TUPC117 Beam Based Alignment of Quadrupole Triplets by Use of MATLAB Based Modeling 1341
 
  • O. Kopitetzki, D. Schirmer, G. Schmidt, K. Wille
    DELTA, Dortmund
 
  A new beam based method is introduced to measure the transversal shifts of quadrupole magnets in relation to each other within triplet structures. The displacements of the quadrupole magnets can be calculated by quadrupole strength variation in combination with a simulation of the orbit distortions utilizing a MATLAB based model for beam optics. A local smoothing of the quadrupole alignment can be achieved with accuracy better than those of geodetic surveys. Results are presented and compared with data from geodetic surveys.  
TUPC118 First Data from the Linear Collider Alignment and Survey Project (LiCAS) 1344
 
  • A. Reichold, T. Handford, L. A. Rainbow, M. Tacon, C. Uribe Estrada, D. Urner, S. Q. Yang
    OXFORDphysics, Oxford, Oxon
  • P. J. Brockill, S. Cohen, J. Dale, M. Dawson, M. Jones, G. Moss, R. Wastie
    JAI, Oxford
  • G. Grzelak
    Warsaw University, Warsaw
  • J. Prenting, M. Schloesser
    DESY, Hamburg
 
  The LiCAS project has developed a prototype robotic survey system for rapid and highly accurate surveying of long linear accelerator tunnel networks. It is aimed at the survey of the reference network for the International Linear Collider (ILC). This Rapid Tunnel Reference Surveyor (RTRS) is designed to be an R\&D instrument for evaluating the potential performance of the RTRS concept and its survey technology. The prototype has been commissioned in a test tunnel at DESY with initial calibrations and measurements ongoing. We will report on the results obtained so far and present conclusions for the design of an RTRS suitable for the ILC.  

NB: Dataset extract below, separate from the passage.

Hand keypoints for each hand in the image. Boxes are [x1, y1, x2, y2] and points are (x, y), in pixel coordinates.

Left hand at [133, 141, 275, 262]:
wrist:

TUPC119 Corrector Based Determination of Quadrupole Centres 1347
 
  • M. Sjöström, M. Eriksson, L.-J. Lindgren, E. J. Wallén
    MAX-lab, Lund
 
  A corrector magnet based method to determine the quadrupole magnet centres for storage rings has been tested on the MAX III synchrotron light source. The required corrector magnet strengths for the corrected beam orbit are used to determine the quadrupole magnet centre positions. This method is the most effective for an optimal distribution of beam position monitors and corrector magnets in the storage ring and will be used as a basis for the MAX IV storage rings.  

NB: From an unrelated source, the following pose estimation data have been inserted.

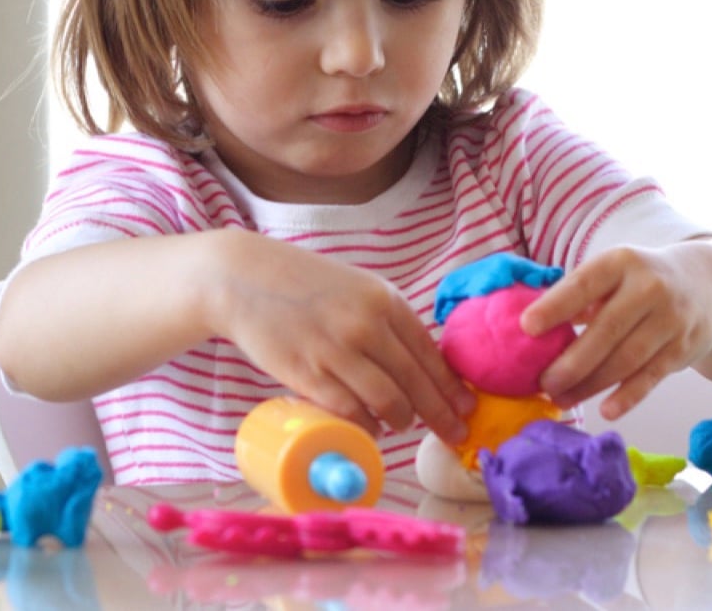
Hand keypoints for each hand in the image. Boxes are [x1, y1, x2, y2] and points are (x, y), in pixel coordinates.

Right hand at [214, 235, 474, 442]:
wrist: (245, 278)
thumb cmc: (305, 285)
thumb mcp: (357, 288)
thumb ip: (387, 319)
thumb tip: (420, 362)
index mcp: (385, 300)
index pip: (429, 352)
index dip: (451, 386)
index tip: (466, 407)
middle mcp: (367, 324)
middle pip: (415, 382)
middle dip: (440, 413)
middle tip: (455, 434)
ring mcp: (337, 350)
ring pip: (388, 401)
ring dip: (401, 420)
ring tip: (403, 426)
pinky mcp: (307, 373)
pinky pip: (350, 411)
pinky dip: (366, 426)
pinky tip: (371, 430)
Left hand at [519, 244, 711, 419]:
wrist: (711, 283)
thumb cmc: (643, 281)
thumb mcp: (615, 273)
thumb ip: (581, 297)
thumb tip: (534, 328)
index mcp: (621, 263)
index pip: (584, 284)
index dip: (555, 306)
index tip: (525, 327)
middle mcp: (649, 287)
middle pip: (605, 330)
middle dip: (571, 362)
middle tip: (542, 384)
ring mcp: (670, 319)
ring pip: (626, 359)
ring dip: (591, 385)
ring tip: (561, 400)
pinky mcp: (684, 347)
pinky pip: (652, 376)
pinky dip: (629, 396)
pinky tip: (606, 410)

TUPC121 Nanometre Precision Interferometric Stability Monitoring Systems for Key Accelerator Components 1350
 
  • P. A. Coe, A. Reichold, D. Urner
    OXFORDphysics, Oxford, Oxon
  • M. S. Warden
    JAI, Oxford
 
  The MONALISA group develops novel, accurate, nanometre resolution, interferometric systems to monitor relative motions between key accelerator components. We use cost-effective technology developed for the telecommunications market, providing readily scalable, adaptable solutions. Key magnets and diagnostics in the beam-delivery section of the International Linear Collider (ILC) will need to maintain stable relative positions. In particular, the final focus quadrupole magnets require nanometre level stability. Even greater stability requirements will be placed on components for the Compact Linear Accelerator (CLIC). Interferometers provide the only means of monitoring relative positions over long timescales, at the nanometre and sub-nanometre level. We are working to improve our measurement resolution using an optical frequency reference obtained by locking the second harmonic of an ultra-narrow linewidth 1560 nm fibre laser to a D2 transition in Rubidium-87. The latest results from this system tested on novel design, fibre-coupled, evacuated interferometers will be presented.  

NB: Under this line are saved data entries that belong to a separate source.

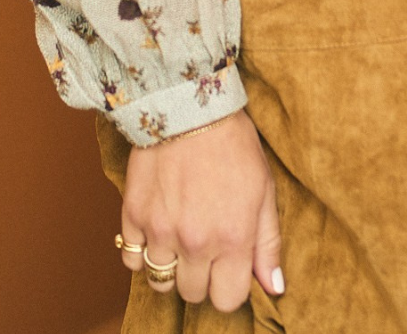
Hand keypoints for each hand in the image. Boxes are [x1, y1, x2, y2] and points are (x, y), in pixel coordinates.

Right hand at [120, 109, 283, 309]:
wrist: (190, 105)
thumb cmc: (233, 144)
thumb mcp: (264, 189)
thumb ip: (268, 243)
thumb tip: (274, 287)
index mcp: (232, 238)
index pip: (228, 300)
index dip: (229, 286)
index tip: (229, 266)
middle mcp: (195, 242)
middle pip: (192, 294)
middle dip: (201, 275)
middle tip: (205, 244)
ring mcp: (160, 231)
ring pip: (160, 282)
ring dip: (171, 266)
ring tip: (180, 236)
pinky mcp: (133, 216)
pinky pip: (131, 260)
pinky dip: (143, 251)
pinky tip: (157, 228)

TUPC122 Feedback Corrections for Ground Motion Effects at ATF2 1353
 
  • Y. Renier, P. Bambade
    LAL, Orsay
 
  Ground motion will over time produce beam misalignments and size increases at the IP of the ATF2 beam line. The spatial and temporal characteristics of the vibrations measured on the site have been studied and model parameters have been fitted to allow reliably simulating the effects induced on the beam. A feedback loop to minimise the residual beam motion at the IP is considered, based on optimising the coefficients of a PID controller on both short and long time-scales.